デプロイされたWebアプリケーションでのJASPICの構成

デプロイされたWebアプリケーションに対してJASPICを構成するには、コマンド・ラインを使用してSAMのjarをシステム・クラスパスに追加して、WebLogic Server管理コンソールを使用してドメイン内でJASPICを有効にし、目的の認証構成プロバイダを構成してSAMのクラス名を指定します。

次の手順を実行して、Webアプリケーションに対してJASPICを構成します。

  1. WebLogic Serverインスタンスの起動に使用する起動スクリプトまたはコマンド・ラインで、SAMのjarをシステム・クラスパスに追加します。

    カスタムの認証構成プロバイダを構成した場合、WebLogic Serverインスタンスの起動に使用する起動スクリプトまたはコマンド・ラインから、カスタムの認証構成プロバイダのjarをシステム・クラスパスに追加する必要があります。

  2. 「JASPICセキュリティの構成」の説明に従って、ドメインでJASPICを有効化します。

  3. 「JASPICセキュリティの構成」の説明に従って、WebLogic Server認証構成プロバイダまたはカスタム認証構成プロバイダを構成して、SAMのクラス名を指定します。

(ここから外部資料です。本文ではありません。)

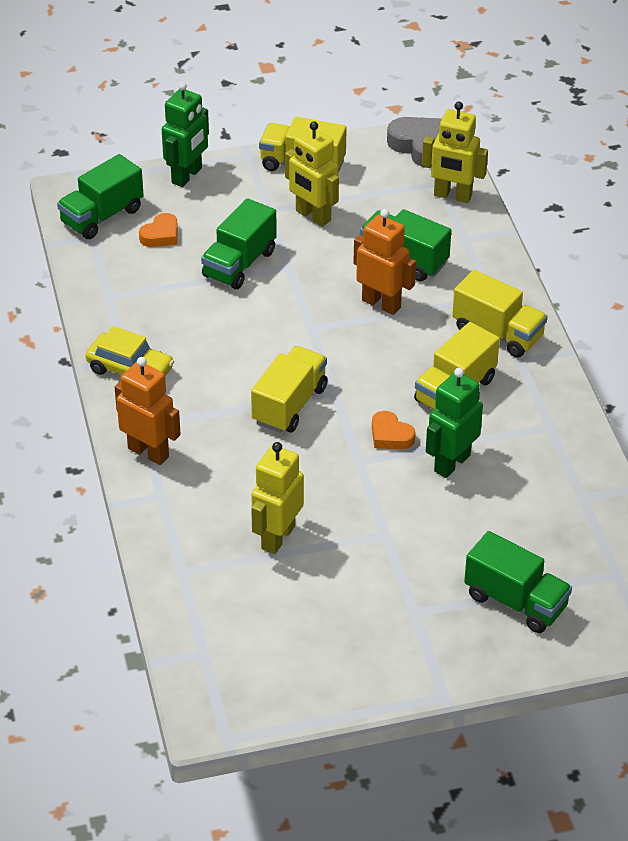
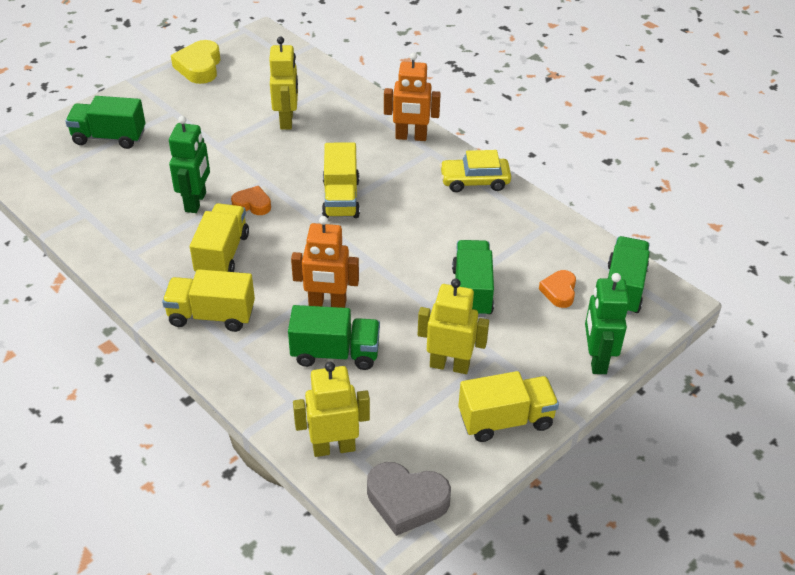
camera: 150 degrees right, 0 degrees up
none -> yellow heart [171,40,221,84]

  4. コンソールの左のペインで「デプロイメント」を選択します。

    現在WebLogic Serverにインストールされているデプロイメントをリストする表が右のペインに表示されます。「タイプ」列は、デプロイメントがエンタープライズ・アプリケーションか、Webアプリケーションか、EJBモジュールかを指定します。

  5. 右のペインで、構成するWebアプリケーションの名前をクリックします。

  6. 「セキュリティ」→JASPICを選択し、JASPICプロパティを表示して変更します。

    デフォルトでは、JASPICはWebアプリケーションに対して無効です。このWebアプリケーションに対してJASPICを有効にするには、ドロップダウン・リストから適切な認証構成プロバイダを選択します。

  7. 保存」をクリックして変更を保存します。

  8. 求められたら変更をデプロイメント・プランに保存します。

  9. JASPICを有効にするWebアプリケーションがあれば、手順5から7を繰り返します。

  10. Webアプリケーションを再デプロイします。

  11. WebLogic Serverを再起動します。